An Australian high school has reported dramatic improvements in student behaviour in just eight weeks after implementing a firm ban on cell phones.
Among the seventh to tenth-grade students (ages 12 to 16), Davidson High School's principal David Rule saw a 90 percent reduction in behavioural issues related to phones in the school, such as bullying, confrontations between kids, and suspensions.
“After almost eight weeks in use, students are being more active in their breaks with plenty of handball and basketball taking place,” Rule stated in the school newsletter.
“In the library, I am witnessing card games, board games, and also groups of students sitting in circles and talking to each other.”
“Classrooms have effectively become phone-free, and this has allowed staff to focus on educating students.”
The trial began at the end of April 2022, when the school gave the students a lock-up phone pouch to have their phones put away during the day.

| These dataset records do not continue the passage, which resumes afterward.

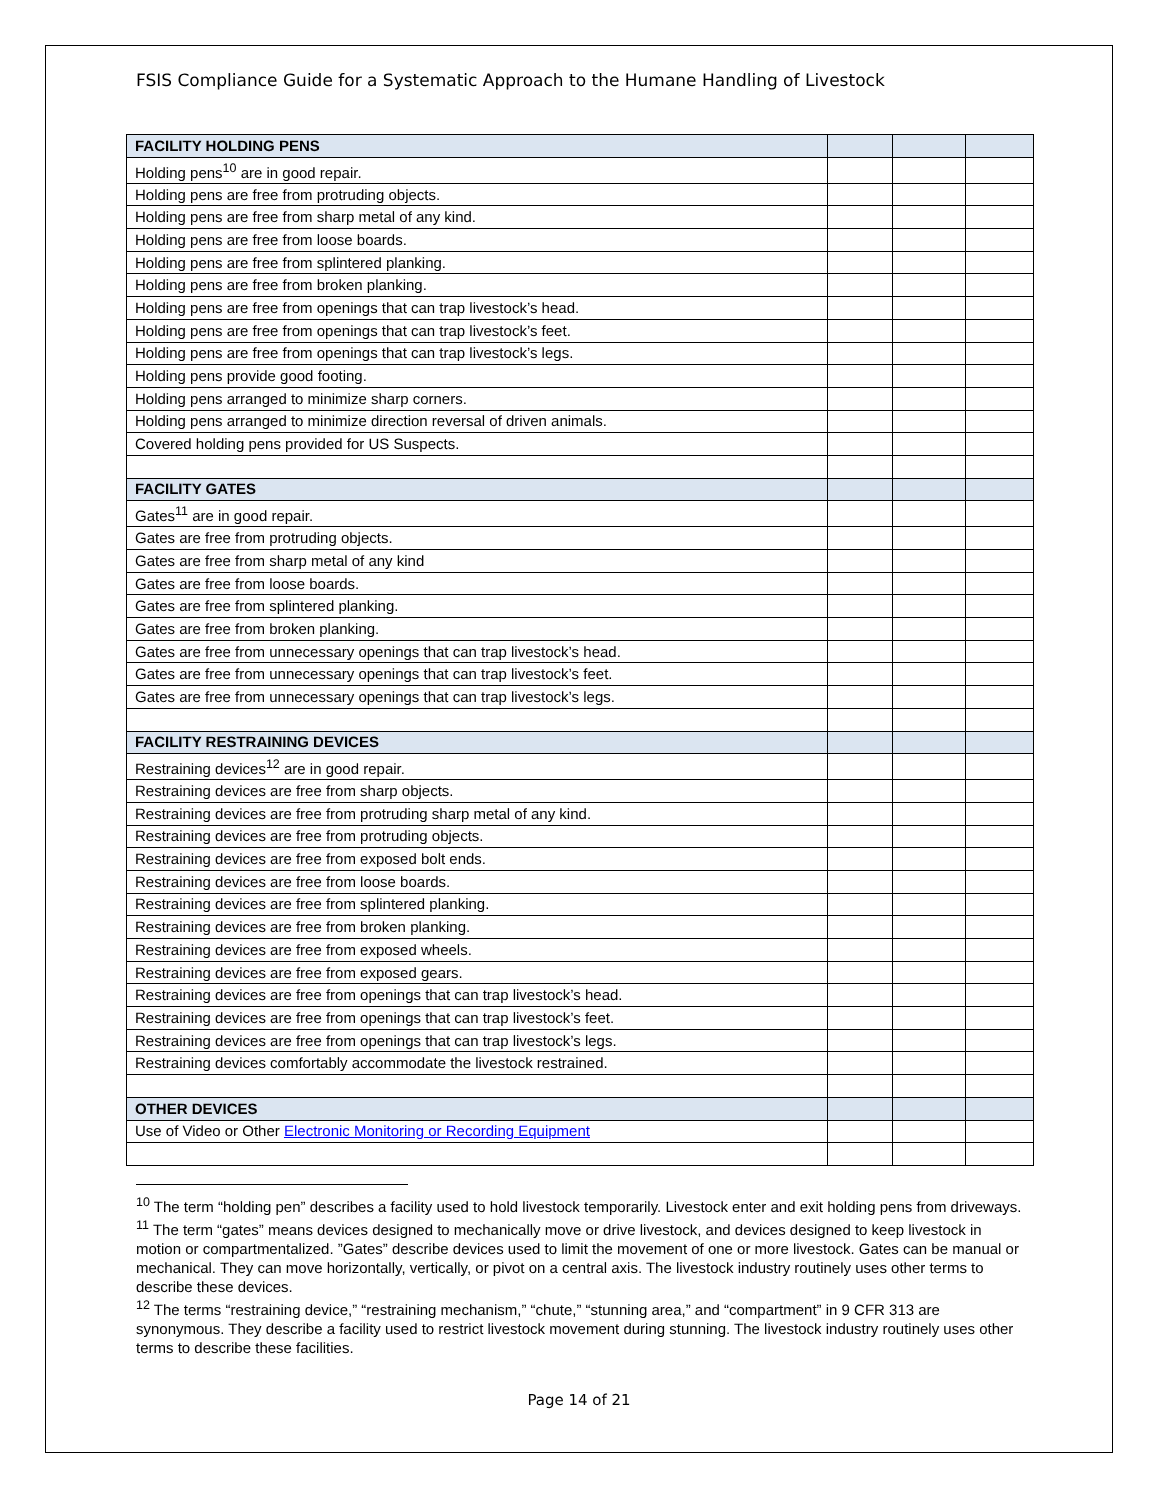FSIS Compliance Guide for a Systematic Approach to the Humane Handling of Livestock
| FACILITY HOLDING PENS | | | |
| Holding pens<sup>10</sup> are in good repair. | | | |
| Holding pens are free from protruding objects. | | | |
| Holding pens are free from sharp metal of any kind. | | | |
| Holding pens are free from loose boards. | | | |
| Holding pens are free from splintered planking. | | | |
| Holding pens are free from broken planking. | | | |
| Holding pens are free from openings that can trap livestock’s head. | | | |
| Holding pens are free from openings that can trap livestock’s feet. | | | |
| Holding pens are free from openings that can trap livestock’s legs. | | | |
| Holding pens provide good footing. | | | |
| Holding pens arranged to minimize sharp corners. | | | |
| Holding pens arranged to minimize direction reversal of driven animals. | | | |
| Covered holding pens provided for US Suspects. | | | |
| FACILITY GATES | | | |
| Gates<sup>11</sup> are in good repair. | | | |
| Gates are free from protruding objects. | | | |
| Gates are free from sharp metal of any kind | | | |
| Gates are free from loose boards. | | | |
| Gates are free from splintered planking. | | | |
| Gates are free from broken planking. | | | |
| Gates are free from unnecessary openings that can trap livestock’s head. | | | |
| Gates are free from unnecessary openings that can trap livestock’s feet. | | | |
| Gates are free from unnecessary openings that can trap livestock’s legs. | | | |
| FACILITY RESTRAINING DEVICES | | | |
| Restraining devices<sup>12</sup> are in good repair. | | | |
| Restraining devices are free from sharp objects. | | | |
| Restraining devices are free from protruding sharp metal of any kind. | | | |
| Restraining devices are free from protruding objects. | | | |
| Restraining devices are free from exposed bolt ends. | | | |
| Restraining devices are free from loose boards. | | | |
| Restraining devices are free from splintered planking. | | | |
| Restraining devices are free from broken planking. | | | |
| Restraining devices are free from exposed wheels. | | | |
| Restraining devices are free from exposed gears. | | | |
| Restraining devices are free from openings that can trap livestock’s head. | | | |
| Restraining devices are free from openings that can trap livestock’s feet. | | | |
| Restraining devices are free from openings that can trap livestock’s legs. | | | |
| Restraining devices comfortably accommodate the livestock restrained. | | | |
| OTHER DEVICES | | | |
| Use of Video or Other Electronic Monitoring or Recording Equipment | | | |
<sup>10</sup> The term “holding pen” describes a facility used to hold livestock temporarily. Livestock enter and exit holding pens from driveways.
<sup>11</sup> The term “gates” means devices designed to mechanically move or drive livestock, and devices designed to keep livestock in motion or compartmentalized. ”Gates” describe devices used to limit the movement of one or more livestock. Gates can be manual or mechanical. They can move horizontally, vertically, or pivot on a central axis. The livestock industry routinely uses other terms to describe these devices.
<sup>12</sup> The terms “restraining device,” “restraining mechanism,” “chute,” “stunning area,” and “compartment” in 9 CFR 313 are synonymous. They describe a facility used to restrict livestock movement during stunning. The livestock industry routinely uses other terms to describe these facilities.
Page 14 of 21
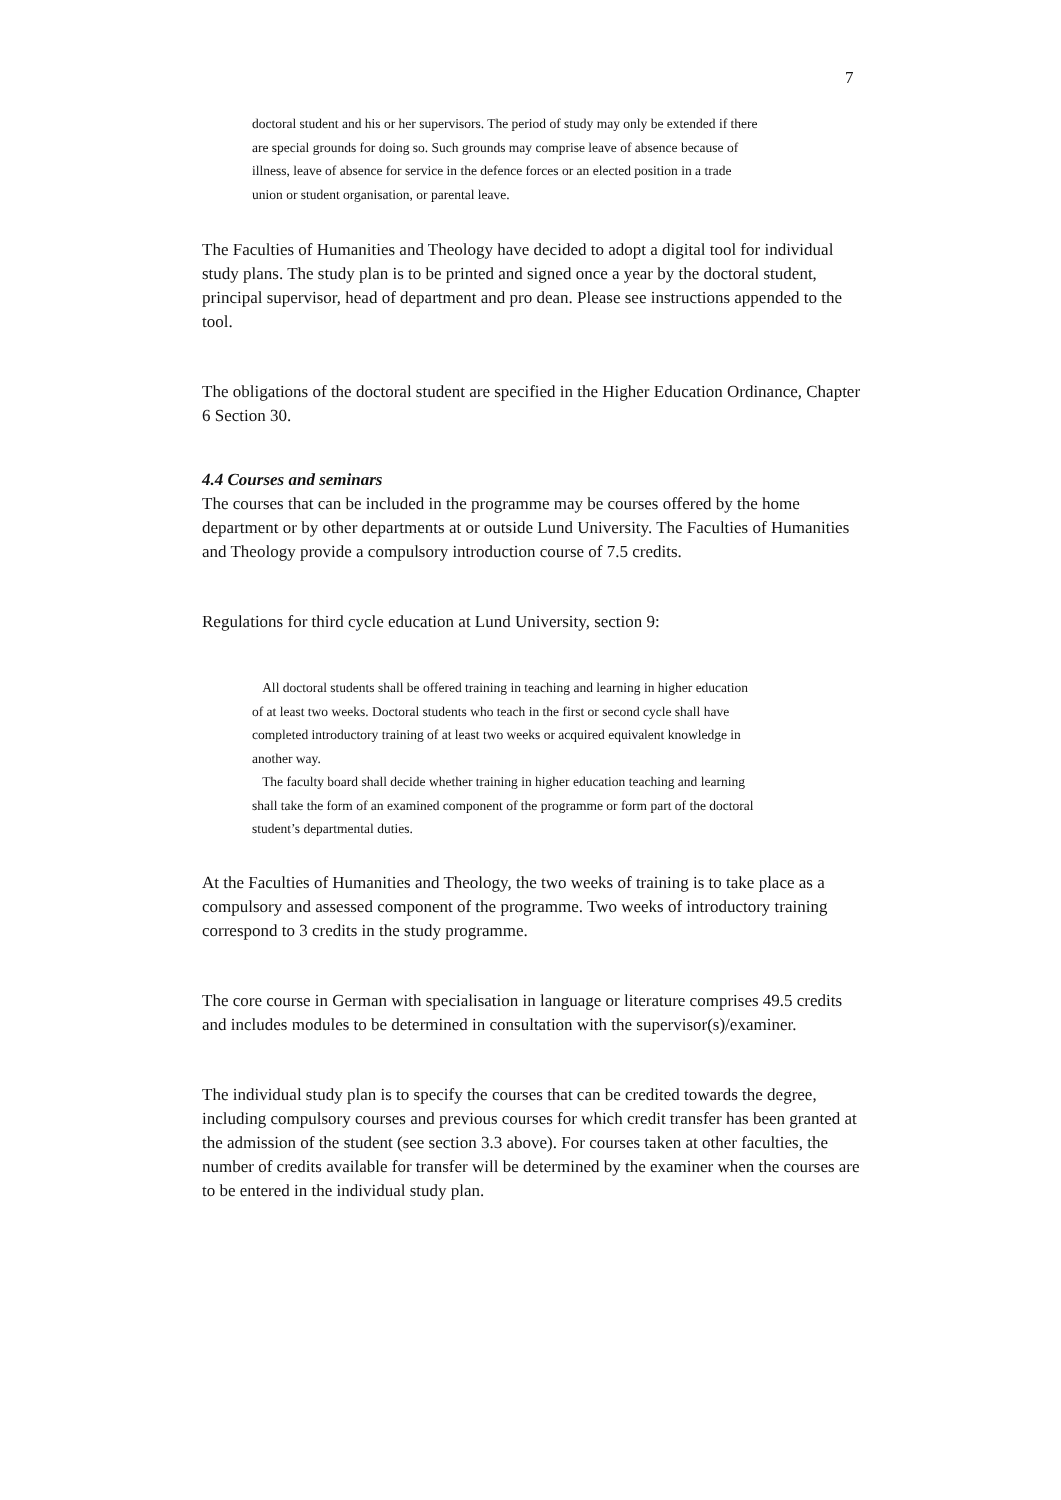7
doctoral student and his or her supervisors. The period of study may only be extended if there are special grounds for doing so. Such grounds may comprise leave of absence because of illness, leave of absence for service in the defence forces or an elected position in a trade union or student organisation, or parental leave.
The Faculties of Humanities and Theology have decided to adopt a digital tool for individual study plans. The study plan is to be printed and signed once a year by the doctoral student, principal supervisor, head of department and pro dean. Please see instructions appended to the tool.
The obligations of the doctoral student are specified in the Higher Education Ordinance, Chapter 6 Section 30.
4.4 Courses and seminars
The courses that can be included in the programme may be courses offered by the home department or by other departments at or outside Lund University. The Faculties of Humanities and Theology provide a compulsory introduction course of 7.5 credits.
Regulations for third cycle education at Lund University, section 9:
All doctoral students shall be offered training in teaching and learning in higher education of at least two weeks. Doctoral students who teach in the first or second cycle shall have completed introductory training of at least two weeks or acquired equivalent knowledge in another way.
The faculty board shall decide whether training in higher education teaching and learning shall take the form of an examined component of the programme or form part of the doctoral student’s departmental duties.
At the Faculties of Humanities and Theology, the two weeks of training is to take place as a compulsory and assessed component of the programme. Two weeks of introductory training correspond to 3 credits in the study programme.
The core course in German with specialisation in language or literature comprises 49.5 credits and includes modules to be determined in consultation with the supervisor(s)/examiner.
The individual study plan is to specify the courses that can be credited towards the degree, including compulsory courses and previous courses for which credit transfer has been granted at the admission of the student (see section 3.3 above). For courses taken at other faculties, the number of credits available for transfer will be determined by the examiner when the courses are to be entered in the individual study plan.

The students place their phones into the pouch and lock them at the beginning of the day and only unlock them as they leave school.
“I see this as a positive step to have students connect with each other and become more active,” Rule said.
“It is also an opportunity for the school to monitor any changes to social media issues that normally arise on a regular basis each week.”
The Australian Psychological Society found nearly 60 percent of young Australians are heavy social media users, connecting more than five times a day, with nearly a quarter being constantly connected.
Four in ten Australian teens also report having experienced a negative online experience in the last six months, such as receiving threats or abuse online, according to the Australian government's electronic safety commissioner.
First School to Hit Headlines With Phone BanWauchope Public School became the first school in Australia to trial the lock-up phone technology in 2019, following an independent review that found a rise in cyberbullying, the sharing of explicit images, and a lack of focus in classrooms due to mobile devices.
Rather than banning phones, principal Glen Sawle said that the strategy is about managing screen time when the students are acquiring knowledge and skills.
“By using the pouches, the students are less distracted during the day on their social media and have a much greater focus and attention on the learning that's taking place in the classroom,” Sawle said.